Given entries =>
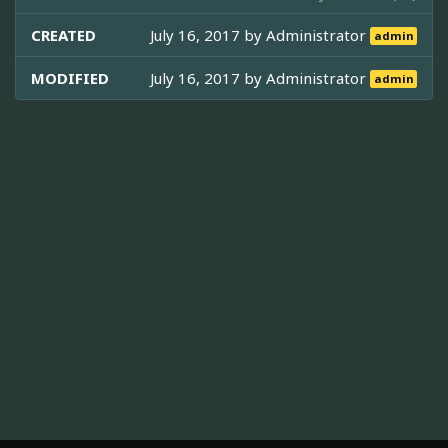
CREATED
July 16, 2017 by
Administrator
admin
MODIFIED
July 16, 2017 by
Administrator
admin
==
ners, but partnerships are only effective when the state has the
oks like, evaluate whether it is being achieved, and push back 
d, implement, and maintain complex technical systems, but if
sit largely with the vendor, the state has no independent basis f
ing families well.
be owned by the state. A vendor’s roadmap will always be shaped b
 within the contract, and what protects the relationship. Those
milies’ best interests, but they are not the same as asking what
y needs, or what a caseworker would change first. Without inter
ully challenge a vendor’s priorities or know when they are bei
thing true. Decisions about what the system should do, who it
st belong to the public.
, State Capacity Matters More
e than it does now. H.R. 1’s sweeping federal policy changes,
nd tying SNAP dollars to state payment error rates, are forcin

Directions for this task => Write down, word for word, the lines above from the one containing "e than it does" through the one containing "nd tying SNAP", both ends included.

Response =>
e than it does now. H.R. 1’s sweeping federal policy changes,
nd tying SNAP dollars to state payment error rates, are forcin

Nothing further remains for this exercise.